You are asking about what is known as determinism.
Determinism states "Given the exact position and velocity of every sub-atomic particle in the universe, I'll tell you the origin and fate of the universe".
Heisenberg's uncertainty principle pretty much lays this to rest.
"It is not possible to know the exact position AND velocity of an electron, since measuring one changes the other".
First of all not all the phenomena in the universe are solved by complex equations - some are extremely simple, kinetic energy = (1/2) mv^2, E = mc^2, F = ma... see nothing complicated about them, others of course are extremely complicated, like the Einstein's field equations of general relativity. The equations are as simple or complex as they need to be to explain what they're describing.
As for free will - who says we're different from non-living things? Distinguishing between living and non-living is a question for biologists not physicists. A man chooses to jump off a building, a physicist isn't going to get wrapped up in the socioeconomic-psychological factors that caused this person to want to end his life. Physics asks simple questions from which it can give extremely precise non-subjective answers, for instance:
When is he going to hit the ground?
How hard is he going to hit the ground?
How fast is he going when he hits the ground?

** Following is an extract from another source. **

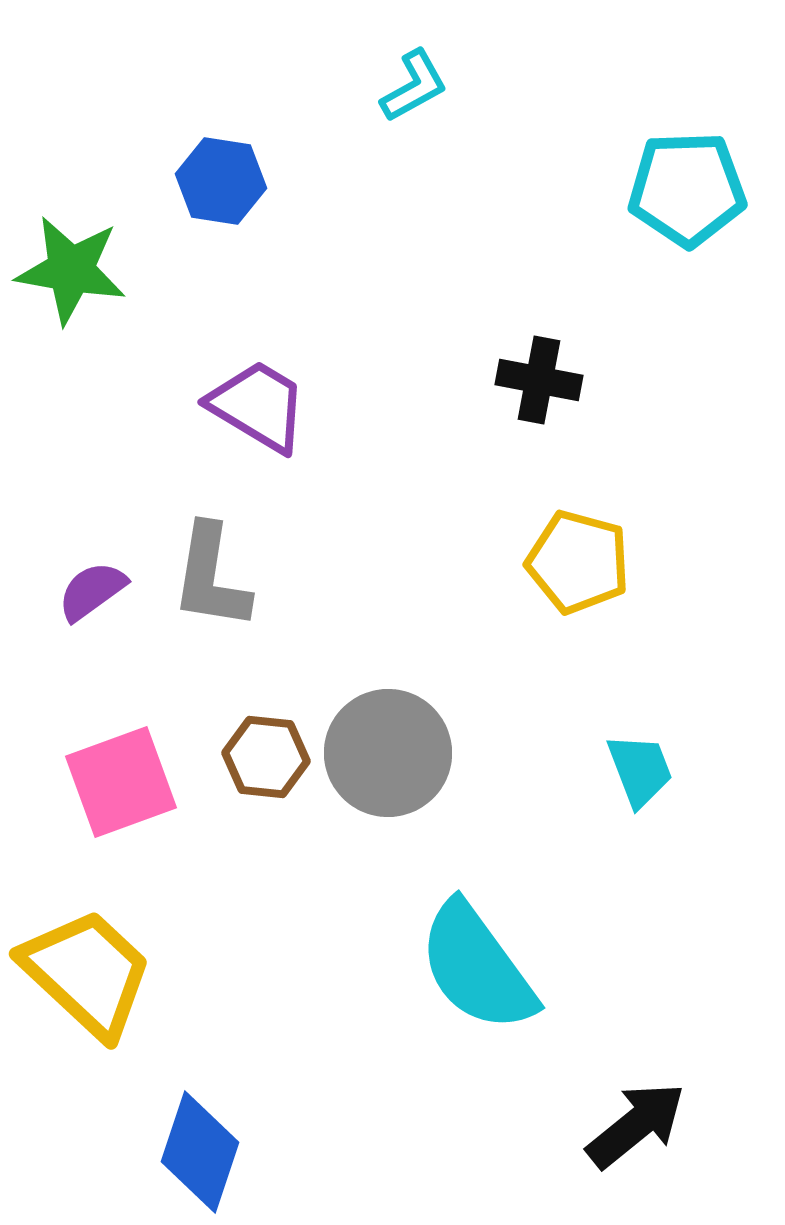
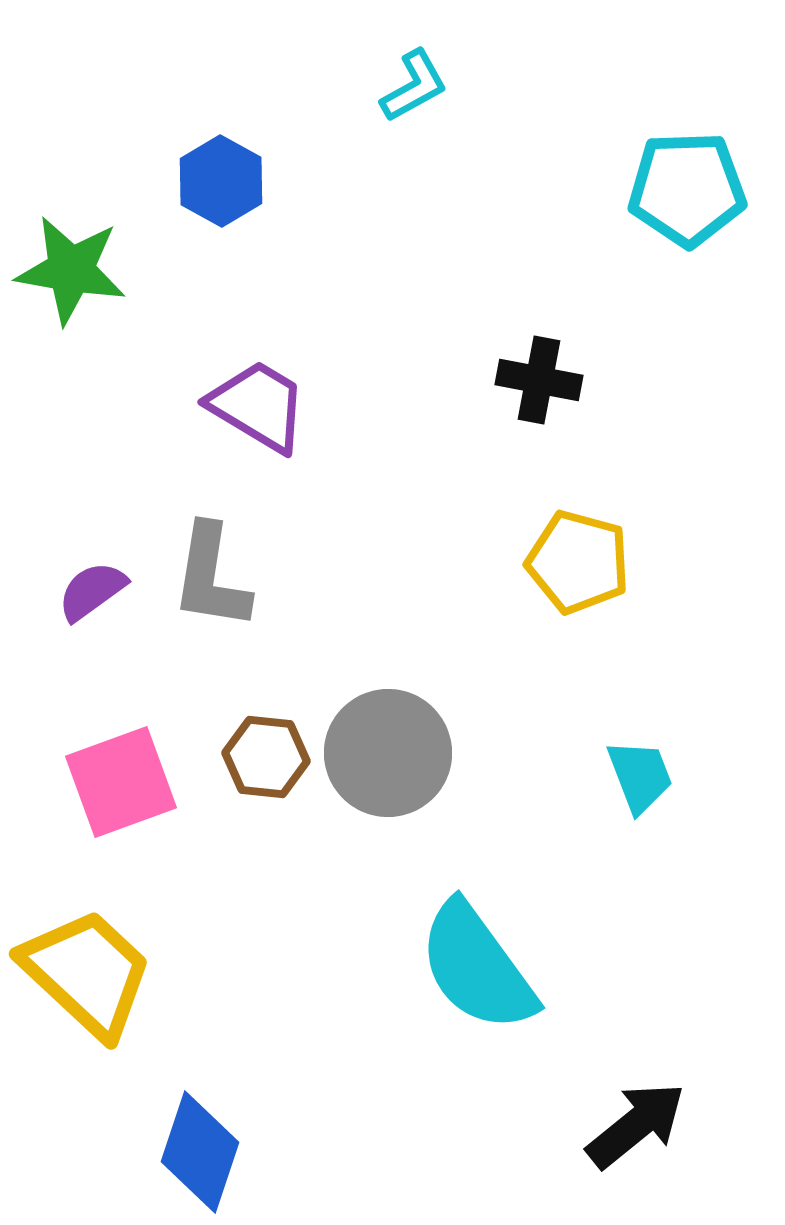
blue hexagon: rotated 20 degrees clockwise
cyan trapezoid: moved 6 px down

This is in fact a very good analogue for your question, you see before he jumps he has "free will" to choose to jump or not to jump, the second he jumps off the building, he no longer has free will and his fate is passed from the psychologist to the physicist.
Physics doesn't pretend to answer everything about the universe - especially not issues like how are you feeling (leave that to the psychologists) or is there a God (leave that to the theologians and philosophers). What physics does do (and do very well) is comment on that which can be measured and reduce tons of measurements into elegant equations that explain how things are.